Texto fornecido:

Parlamentarismo branco. Por Aylê-Salassié F. Quintão

PARLAMENTARISMO BRANCO

AYLÊ-SALASSIÊ QUINTÃO

… é preciso “sacar” que de “Parlamento branco”, como diz o Presidente da Câmara – constitucional, pacífico, solidário, responsável – o do Brasil, como outros na História, não tem nada. Não ter também um “gerentão” na Chefia do Governo é um perigo.

Lá é igual aqui.  Há um momento em que o Parlamento é atravessado por forças estranhas e tramas cabulosas, abortadas do inconsciente freudiano de “reizinhos” e de egos inflados, que negam tudo que prometeram.

Nos Estados Unidos, o mandato de Donald Trump, pela Câmara dos Deputados, já era. Se quiser manter-se presidente, precisa ficar atento ao comportamento e aos sinais dos seus correligionários conservadores no Senado.

Momentos como esses são marcas de quando os parlamentares resolvem dar, eles mesmos, as cartas da governança. Não há originalidade nisso. Foi assim nas revoluções inglesas (Cromwel), na revolução francesa (Danton, Robespierre), no Brexit, no Brasil em 1964 (Goulart), 1992 (Collor) e 2018 (Dilma). A reação intempestiva de deputados e senadores derruba presidentes, reis e imperadores.

Tarefa 1: Repita sem alterações o trecho do texto sobre o parlamentarismo branco que começa em "Lá é igual aqui.  Há" e termina em "tudo que prometeram.".

Dados de entrada:
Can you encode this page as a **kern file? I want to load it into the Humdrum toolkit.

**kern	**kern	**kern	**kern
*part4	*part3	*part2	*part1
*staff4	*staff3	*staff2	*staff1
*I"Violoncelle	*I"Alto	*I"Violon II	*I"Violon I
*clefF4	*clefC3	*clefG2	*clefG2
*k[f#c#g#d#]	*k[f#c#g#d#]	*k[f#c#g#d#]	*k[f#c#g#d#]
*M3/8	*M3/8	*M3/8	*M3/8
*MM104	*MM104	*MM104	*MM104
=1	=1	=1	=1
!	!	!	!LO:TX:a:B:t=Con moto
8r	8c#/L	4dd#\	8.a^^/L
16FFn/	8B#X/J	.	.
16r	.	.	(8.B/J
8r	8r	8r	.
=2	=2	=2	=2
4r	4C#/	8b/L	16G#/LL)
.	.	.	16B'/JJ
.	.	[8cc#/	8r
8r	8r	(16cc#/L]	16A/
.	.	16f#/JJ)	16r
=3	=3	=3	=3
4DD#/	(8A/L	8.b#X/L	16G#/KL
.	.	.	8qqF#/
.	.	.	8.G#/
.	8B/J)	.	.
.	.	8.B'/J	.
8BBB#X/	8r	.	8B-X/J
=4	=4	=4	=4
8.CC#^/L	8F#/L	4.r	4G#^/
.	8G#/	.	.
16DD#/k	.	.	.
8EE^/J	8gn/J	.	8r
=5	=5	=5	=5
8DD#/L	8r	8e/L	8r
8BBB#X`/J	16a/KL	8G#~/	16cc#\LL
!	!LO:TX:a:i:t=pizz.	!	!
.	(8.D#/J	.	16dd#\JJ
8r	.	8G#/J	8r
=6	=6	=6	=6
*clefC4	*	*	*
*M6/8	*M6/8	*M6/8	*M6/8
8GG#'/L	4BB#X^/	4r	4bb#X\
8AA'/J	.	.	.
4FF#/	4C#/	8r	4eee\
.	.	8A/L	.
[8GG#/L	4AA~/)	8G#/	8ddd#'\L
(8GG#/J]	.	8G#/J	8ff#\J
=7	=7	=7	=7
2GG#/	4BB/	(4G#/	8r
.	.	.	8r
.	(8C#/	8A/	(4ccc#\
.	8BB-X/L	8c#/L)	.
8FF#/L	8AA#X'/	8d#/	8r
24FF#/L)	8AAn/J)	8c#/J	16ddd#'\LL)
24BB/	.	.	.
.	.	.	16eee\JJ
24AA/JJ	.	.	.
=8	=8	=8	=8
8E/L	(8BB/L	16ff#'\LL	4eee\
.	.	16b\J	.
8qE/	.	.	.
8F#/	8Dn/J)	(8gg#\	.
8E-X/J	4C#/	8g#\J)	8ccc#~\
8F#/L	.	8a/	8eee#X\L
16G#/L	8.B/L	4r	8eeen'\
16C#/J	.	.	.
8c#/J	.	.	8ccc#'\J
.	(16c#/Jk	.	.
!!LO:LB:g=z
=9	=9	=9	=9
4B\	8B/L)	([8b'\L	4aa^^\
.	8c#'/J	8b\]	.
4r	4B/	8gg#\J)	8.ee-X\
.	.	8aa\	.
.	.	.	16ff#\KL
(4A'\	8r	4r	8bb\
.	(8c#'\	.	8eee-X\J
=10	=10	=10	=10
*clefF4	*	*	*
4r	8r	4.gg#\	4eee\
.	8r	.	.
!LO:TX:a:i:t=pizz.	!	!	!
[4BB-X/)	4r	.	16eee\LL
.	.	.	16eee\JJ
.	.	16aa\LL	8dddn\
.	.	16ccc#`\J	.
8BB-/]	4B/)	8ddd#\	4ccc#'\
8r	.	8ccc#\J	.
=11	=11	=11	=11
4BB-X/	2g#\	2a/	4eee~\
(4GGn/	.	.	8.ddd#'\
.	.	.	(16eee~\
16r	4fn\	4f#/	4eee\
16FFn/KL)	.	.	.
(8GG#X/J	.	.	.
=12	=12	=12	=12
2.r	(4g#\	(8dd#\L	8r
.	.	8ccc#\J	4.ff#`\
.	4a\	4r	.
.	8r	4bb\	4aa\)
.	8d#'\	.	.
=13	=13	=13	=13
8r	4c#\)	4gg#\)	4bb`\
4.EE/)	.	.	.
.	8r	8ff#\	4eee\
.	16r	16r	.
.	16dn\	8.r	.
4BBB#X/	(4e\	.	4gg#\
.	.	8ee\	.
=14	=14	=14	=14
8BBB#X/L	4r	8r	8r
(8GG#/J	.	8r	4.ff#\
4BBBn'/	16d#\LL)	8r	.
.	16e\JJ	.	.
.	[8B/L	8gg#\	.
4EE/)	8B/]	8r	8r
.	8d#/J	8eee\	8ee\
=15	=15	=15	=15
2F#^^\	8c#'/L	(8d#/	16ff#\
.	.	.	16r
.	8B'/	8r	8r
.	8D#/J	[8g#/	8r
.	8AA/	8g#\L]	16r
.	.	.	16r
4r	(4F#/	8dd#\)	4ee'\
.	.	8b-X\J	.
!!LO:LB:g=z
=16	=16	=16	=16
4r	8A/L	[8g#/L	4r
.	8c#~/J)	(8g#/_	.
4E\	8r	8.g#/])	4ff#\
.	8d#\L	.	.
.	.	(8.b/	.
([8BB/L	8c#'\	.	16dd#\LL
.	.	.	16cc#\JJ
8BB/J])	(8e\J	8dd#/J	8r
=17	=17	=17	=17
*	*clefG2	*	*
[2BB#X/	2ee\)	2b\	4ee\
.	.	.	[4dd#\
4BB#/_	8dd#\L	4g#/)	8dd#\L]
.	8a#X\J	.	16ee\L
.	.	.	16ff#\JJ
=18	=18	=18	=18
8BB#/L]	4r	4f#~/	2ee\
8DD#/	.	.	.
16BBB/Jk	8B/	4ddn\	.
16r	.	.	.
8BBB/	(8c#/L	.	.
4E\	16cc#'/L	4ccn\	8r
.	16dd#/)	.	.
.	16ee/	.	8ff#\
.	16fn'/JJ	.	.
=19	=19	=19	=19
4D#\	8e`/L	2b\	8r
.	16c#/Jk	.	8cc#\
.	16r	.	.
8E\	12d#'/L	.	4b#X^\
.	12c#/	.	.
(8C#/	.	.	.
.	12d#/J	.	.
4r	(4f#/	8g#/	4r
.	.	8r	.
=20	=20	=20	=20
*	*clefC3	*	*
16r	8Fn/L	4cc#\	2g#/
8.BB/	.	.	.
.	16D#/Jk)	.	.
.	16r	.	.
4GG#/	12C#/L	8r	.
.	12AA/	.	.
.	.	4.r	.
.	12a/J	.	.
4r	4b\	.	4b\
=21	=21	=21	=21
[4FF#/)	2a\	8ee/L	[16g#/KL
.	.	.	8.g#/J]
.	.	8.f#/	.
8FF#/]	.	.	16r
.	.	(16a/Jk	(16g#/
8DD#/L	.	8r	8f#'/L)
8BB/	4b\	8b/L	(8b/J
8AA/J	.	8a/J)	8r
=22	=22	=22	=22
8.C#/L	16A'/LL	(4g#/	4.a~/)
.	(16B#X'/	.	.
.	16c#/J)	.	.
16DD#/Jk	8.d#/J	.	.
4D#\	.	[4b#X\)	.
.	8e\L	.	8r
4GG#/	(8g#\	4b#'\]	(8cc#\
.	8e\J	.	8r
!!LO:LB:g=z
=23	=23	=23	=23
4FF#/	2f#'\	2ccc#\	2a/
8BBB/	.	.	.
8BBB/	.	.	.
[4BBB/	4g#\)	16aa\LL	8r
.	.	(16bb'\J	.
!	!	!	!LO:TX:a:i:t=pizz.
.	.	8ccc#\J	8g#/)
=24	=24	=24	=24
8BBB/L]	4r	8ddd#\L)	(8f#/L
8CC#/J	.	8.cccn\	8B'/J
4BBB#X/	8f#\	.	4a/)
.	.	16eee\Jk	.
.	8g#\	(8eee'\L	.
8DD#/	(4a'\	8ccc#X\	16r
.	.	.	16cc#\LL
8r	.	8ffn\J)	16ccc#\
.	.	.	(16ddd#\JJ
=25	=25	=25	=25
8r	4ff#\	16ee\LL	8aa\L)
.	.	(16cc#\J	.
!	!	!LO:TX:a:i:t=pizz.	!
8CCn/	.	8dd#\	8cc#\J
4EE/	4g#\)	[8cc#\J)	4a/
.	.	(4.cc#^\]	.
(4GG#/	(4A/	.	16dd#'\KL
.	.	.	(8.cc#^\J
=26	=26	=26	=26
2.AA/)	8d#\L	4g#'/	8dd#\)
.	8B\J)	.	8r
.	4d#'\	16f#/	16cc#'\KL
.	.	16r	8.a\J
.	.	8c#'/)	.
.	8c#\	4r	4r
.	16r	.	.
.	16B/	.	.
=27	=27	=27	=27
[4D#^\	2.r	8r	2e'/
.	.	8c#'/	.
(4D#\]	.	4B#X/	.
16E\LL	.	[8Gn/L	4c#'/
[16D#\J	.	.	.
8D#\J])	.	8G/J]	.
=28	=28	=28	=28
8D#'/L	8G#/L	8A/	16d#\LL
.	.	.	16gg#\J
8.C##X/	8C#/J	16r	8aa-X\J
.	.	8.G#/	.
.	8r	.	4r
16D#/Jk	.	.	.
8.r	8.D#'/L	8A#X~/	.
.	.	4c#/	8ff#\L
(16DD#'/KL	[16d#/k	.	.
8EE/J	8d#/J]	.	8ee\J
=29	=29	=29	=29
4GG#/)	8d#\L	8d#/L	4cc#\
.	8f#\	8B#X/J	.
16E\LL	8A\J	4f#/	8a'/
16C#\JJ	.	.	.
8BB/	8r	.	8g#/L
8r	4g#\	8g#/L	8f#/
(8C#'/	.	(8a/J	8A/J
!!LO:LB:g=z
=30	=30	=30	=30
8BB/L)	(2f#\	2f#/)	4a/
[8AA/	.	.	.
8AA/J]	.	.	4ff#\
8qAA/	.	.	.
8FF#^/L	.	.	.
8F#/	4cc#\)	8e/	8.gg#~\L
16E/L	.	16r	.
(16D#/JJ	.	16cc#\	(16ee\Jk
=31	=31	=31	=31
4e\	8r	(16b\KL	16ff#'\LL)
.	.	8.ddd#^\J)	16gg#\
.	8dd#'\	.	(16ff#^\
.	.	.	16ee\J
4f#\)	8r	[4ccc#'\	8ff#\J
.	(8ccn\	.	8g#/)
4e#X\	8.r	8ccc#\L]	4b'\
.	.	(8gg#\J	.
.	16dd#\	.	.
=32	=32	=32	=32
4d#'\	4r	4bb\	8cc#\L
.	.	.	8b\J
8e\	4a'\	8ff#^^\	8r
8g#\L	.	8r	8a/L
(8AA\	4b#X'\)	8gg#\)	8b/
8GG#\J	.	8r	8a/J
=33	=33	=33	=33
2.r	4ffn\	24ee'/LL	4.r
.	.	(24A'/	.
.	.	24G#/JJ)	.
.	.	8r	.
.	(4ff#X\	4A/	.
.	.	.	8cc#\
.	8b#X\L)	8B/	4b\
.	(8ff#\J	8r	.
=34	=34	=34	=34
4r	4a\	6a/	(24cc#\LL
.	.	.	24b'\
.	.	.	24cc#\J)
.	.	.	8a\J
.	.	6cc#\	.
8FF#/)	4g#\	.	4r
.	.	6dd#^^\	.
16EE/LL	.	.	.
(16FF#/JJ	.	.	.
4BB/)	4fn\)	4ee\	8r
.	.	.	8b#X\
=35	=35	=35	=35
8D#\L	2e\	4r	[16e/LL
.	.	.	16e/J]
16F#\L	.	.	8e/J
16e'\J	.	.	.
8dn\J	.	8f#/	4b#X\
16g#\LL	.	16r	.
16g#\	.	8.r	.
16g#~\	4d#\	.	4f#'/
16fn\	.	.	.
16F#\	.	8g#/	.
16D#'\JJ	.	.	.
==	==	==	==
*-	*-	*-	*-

Tarefa 2: Extraia todas as linhas acima que contêm a sequência "pizz", diferenciando maiúsculas de minúsculas.

Resposta correta 1:
Lá é igual aqui.  Há um momento em que o Parlamento é atravessado por forças estranhas e tramas cabulosas, abortadas do inconsciente freudiano de “reizinhos” e de egos inflados, que negam tudo que prometeram.

Resposta correta 2:
!	!LO:TX:a:i:t=pizz.	!	!
!LO:TX:a:i:t=pizz.	!	!	!
!	!	!	!LO:TX:a:i:t=pizz.
!	!	!LO:TX:a:i:t=pizz.	!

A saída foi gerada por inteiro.